I am enthralled by the show American Pickers. The idea of finding and restoring a precious relic while learning about its history and meaning is fascinating to me. I am even more so intrigued with antiques and learning about other families’ precious heirlooms after visiting a couple of times one my best friends in Iowa. Her grandmother was the curator for their small farm town’s museum in the heart of Main Street. There were rooms filled with donated and passed down heirlooms. Porcelain dolls highlighting technology and fashion trends, along with strollers and their accessories, filled a large portion of the old town building. There were tin signs, purses, sewing machine, furniture, jewelry, and other various antiques all crafted decades, if not a century, older than I. Most of these invaluable heirlooms were hand made or produced during the beginning of mass production.
Each of those pieces meant something to someone in the past; each had a unique story.
It was truly a treat for me, as none of my family homes had anything like this. And, during my first trip to Iowa, my friend’s parents gave me a unique gift – a miniature vintage John Deere made out of cast iron, complete with a twisted axle and faded yellow lettering, most probably from hours of play from a young farm boy.
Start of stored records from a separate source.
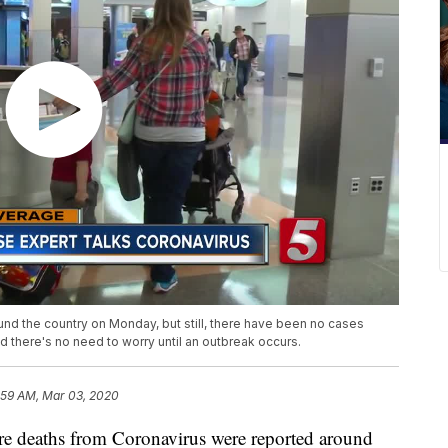
nd the country on Monday, but still, there have been no cases
id there's no need to worry until an outbreak occurs.
:59 AM, Mar 03, 2020
eaths from Coronavirus were reported around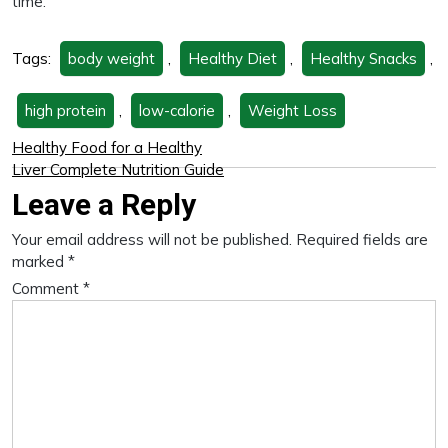
time.
Tags:
body weight
,
Healthy Diet
,
Healthy Snacks
,
high protein
,
low-calorie
,
Weight Loss
Healthy Food for a Healthy
Liver Complete Nutrition Guide
Leave a Reply
Your email address will not be published.
Required fields are
marked
*
Comment
*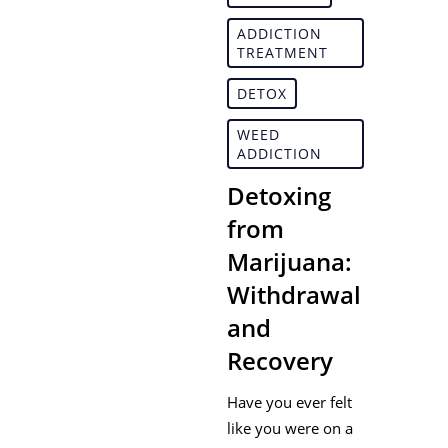
ADDICTION
TREATMENT
DETOX
WEED
ADDICTION
Detoxing
from
Marijuana:
Withdrawal
and
Recovery
Have you ever felt
like you were on a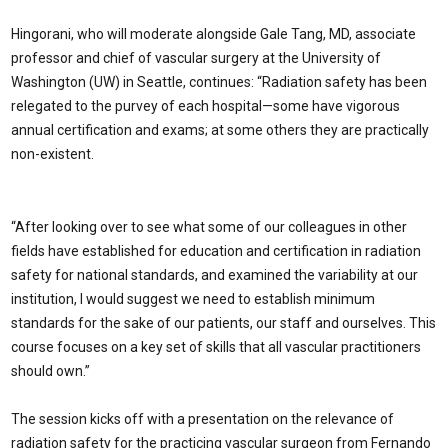
Hingorani, who will moderate alongside Gale Tang, MD, associate
professor and chief of vascular surgery at the University of
Washington (UW) in Seattle, continues: “Radiation safety has been
relegated to the purvey of each hospital—some have vigorous
annual certification and exams; at some others they are practically
non-existent.
“After looking over to see what some of our colleagues in other
fields have established for education and certification in radiation
safety for national standards, and examined the variability at our
institution, I would suggest we need to establish minimum
standards for the sake of our patients, our staff and ourselves. This
course focuses on a key set of skills that all vascular practitioners
should own.”
The session kicks off with a presentation on the relevance of
radiation safety for the practicing vascular surgeon from Fernando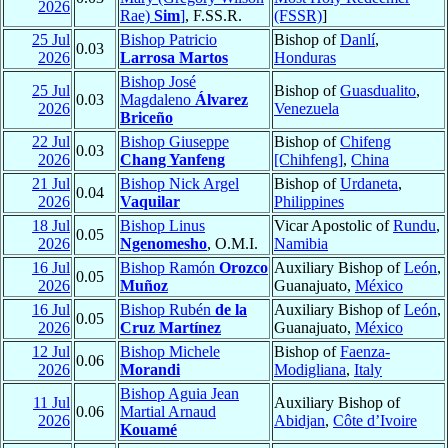
2026
Rae)
Sim
]
, F.SS.R.
(FSSR)
]
25 Jul
Bishop Patricio
Bishop of
Danlí
,
0.03
2026
Larrosa Martos
Honduras
Bishop José
25 Jul
Bishop of
Guasdualito
,
0.03
Magdaleno
Álvarez
2026
Venezuela
Briceño
22 Jul
Bishop Giuseppe
Bishop of
Chifeng
0.03
2026
Chang Yanfeng
[Chihfeng]
,
China
21 Jul
Bishop Nick Argel
Bishop of
Urdaneta
,
0.04
2026
Vaquilar
Philippines
18 Jul
Bishop Linus
Vicar Apostolic of
Rundu
,
0.05
2026
Ngenomesho
, O.M.I.
Namibia
16 Jul
Bishop Ramón
Orozco
Auxiliary Bishop of
León
,
0.05
2026
Muñoz
Guanajuato,
México
16 Jul
Bishop Rubén
de la
Auxiliary Bishop of
León
,
0.05
2026
Cruz Martínez
Guanajuato,
México
12 Jul
Bishop Michele
Bishop of
Faenza-
0.06
2026
Morandi
Modigliana
,
Italy
Bishop Aguia Jean
11 Jul
Auxiliary Bishop of
0.06
Martial Arnaud
2026
Abidjan
,
Côte d’Ivoire
Kouamé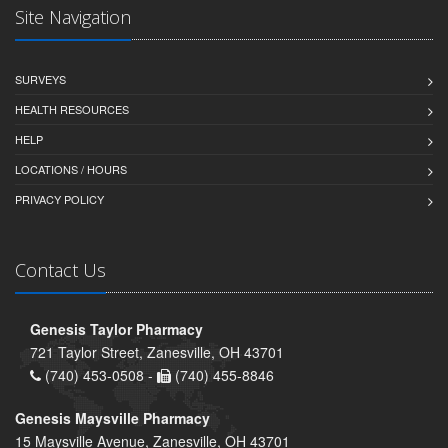
Site Navigation
SURVEYS
HEALTH RESOURCES
HELP
LOCATIONS / HOURS
PRIVACY POLICY
Contact Us
Genesis Taylor Pharmacy
721 Taylor Street, Zanesville, OH 43701
(740) 453-0508 -
(740) 455-8846
Genesis Maysville Pharmacy
15 Maysville Avenue, Zanesville, OH 43701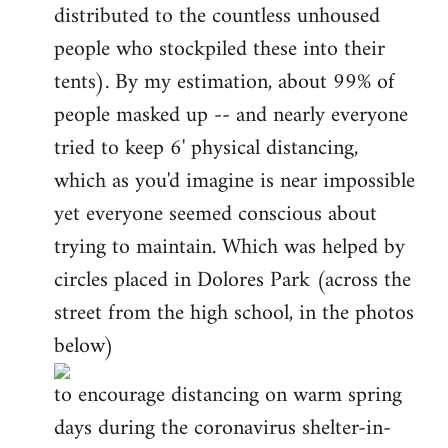
distributed to the countless unhoused
people who stockpiled these into their
tents). By my estimation, about 99% of
people masked up -- and nearly everyone
tried to keep 6' physical distancing,
which as you'd imagine is near impossible
yet everyone seemed conscious about
trying to maintain. Which was helped by
circles placed in Dolores Park (across the
street from the high school, in the photos
below)
to encourage distancing on warm spring
days during the coronavirus shelter-in-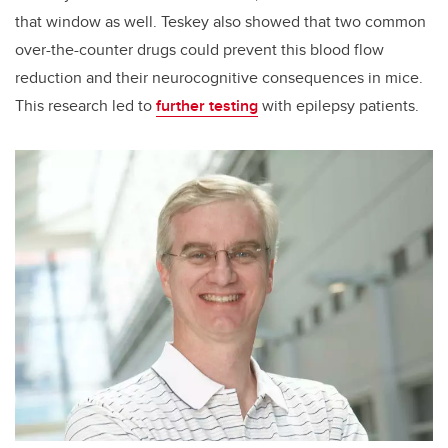
that window as well. Teskey also showed that two common
over-the-counter drugs could prevent this blood flow
reduction and their neurocognitive consequences in mice.
This research led to
further testing
with epilepsy patients.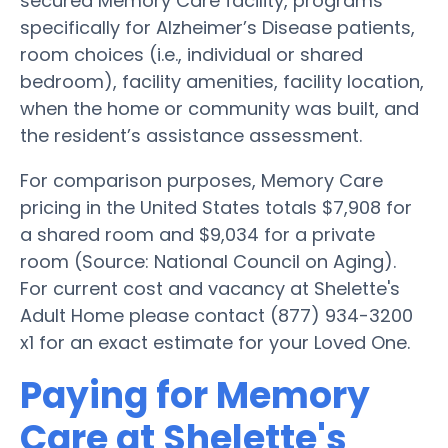
secured Memory Care facility, programs
specifically for Alzheimer’s Disease patients,
room choices (i.e., individual or shared
bedroom), facility amenities, facility location,
when the home or community was built, and
the resident’s assistance assessment.
For comparison purposes, Memory Care
pricing in the United States totals $7,908 for
a shared room and $9,034 for a private
room (Source: National Council on Aging).
For current cost and vacancy at Shelette's
Adult Home please contact (877) 934-3200
x1 for an exact estimate for your Loved One.
Paying for Memory
Care at Shelette's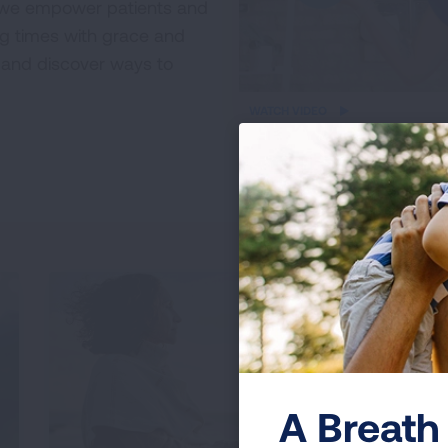
, we empower patients and
ng times with grace and
es and discover ways to
iframe
WATCH VIDEO
video
A Breath 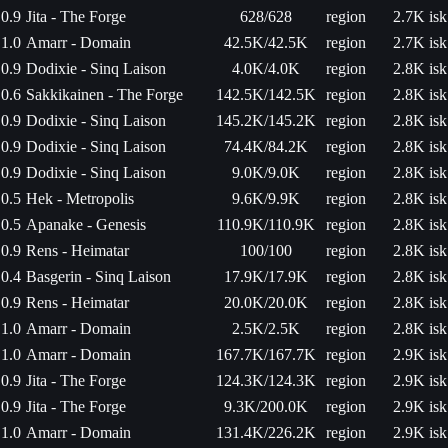
0.9
Jita - The Forge
628/628
region
2.7K isk
1.0
Amarr - Domain
42.5K/42.5K
region
2.7K isk
0.9
Dodixie - Sinq Laison
4.0K/4.0K
region
2.8K isk
0.6
Sakkikainen - The Forge
142.5K/142.5K
region
2.8K isk
0.9
Dodixie - Sinq Laison
145.2K/145.2K
region
2.8K isk
0.9
Dodixie - Sinq Laison
74.4K/84.2K
region
2.8K isk
0.9
Dodixie - Sinq Laison
9.0K/9.0K
region
2.8K isk
0.5
Hek - Metropolis
9.6K/9.9K
region
2.8K isk
0.5
Apanake - Genesis
110.9K/110.9K
region
2.8K isk
0.9
Rens - Heimatar
100/100
region
2.8K isk
0.4
Basgerin - Sinq Laison
17.9K/17.9K
region
2.8K isk
0.9
Rens - Heimatar
20.0K/20.0K
region
2.8K isk
1.0
Amarr - Domain
2.5K/2.5K
region
2.8K isk
1.0
Amarr - Domain
167.7K/167.7K
region
2.9K isk
0.9
Jita - The Forge
124.3K/124.3K
region
2.9K isk
0.9
Jita - The Forge
9.3K/200.0K
region
2.9K isk
1.0
Amarr - Domain
131.4K/226.2K
region
2.9K isk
It is the “oldest” piece I own, and in time, I will pass it along to my son.
Both sides of my family immigrated to the United States between the very late 60s and early 70s. Their very humble beginnings consisted of essentially the clothes on their back, without knowing the language, much less the customs, and without some of their immediate family. Pictures are extremely scarce and a precious commodity that were sneaked out by other immigrants after them. However, there is one precious heirloom we have from my father’s side of the family in which I was only aware of the story until after my grandmother’s passing last year.
When my grandparents, just a few years older than I, escaped with their two children, my grandmother entrusted the nuns at the Catholic Church across the street from their flat with their most precious belongings. It included my grandmother’s engagement ring, a few pictures of the children, along with their engagement and wedding snapshots and some hand made baby clothes by my extremely talented and patient grandmother. Years after they made it into the States, they were able to find the nuns they entrusted with their precious sentimental belongings in Central America.
Untouched, in the same envelope, were all those precious belongings from their native home.
Among them, was the only item my immediate family has in their possession – my father’s baptismal gown. It was handmade by my grandmother’s delicate and precise hands in the early 50s. As was passed down from one generation to another, she hand made her family’s clothes, including creating her own lace and embroidery. It is a dying art in today’s world, and she created it with such perfection that no fabricator nor finest store could replicate today. My mother has carefully cared for it all of these years, wrapped in tissue paper and still as white as the day it was made. It is the gown in which he, all my sisters, and both of our children have worn for our baptisms. Each of our initials and baptismal dates have been stitched on the bottom. This is the most precious heirloom I could possibly imagine to pass on to our children, their future cousins, and their generation beyond. It is not only a physical remnant of our family’s history, but a reminder of faith, trust, courage, determination and hard work.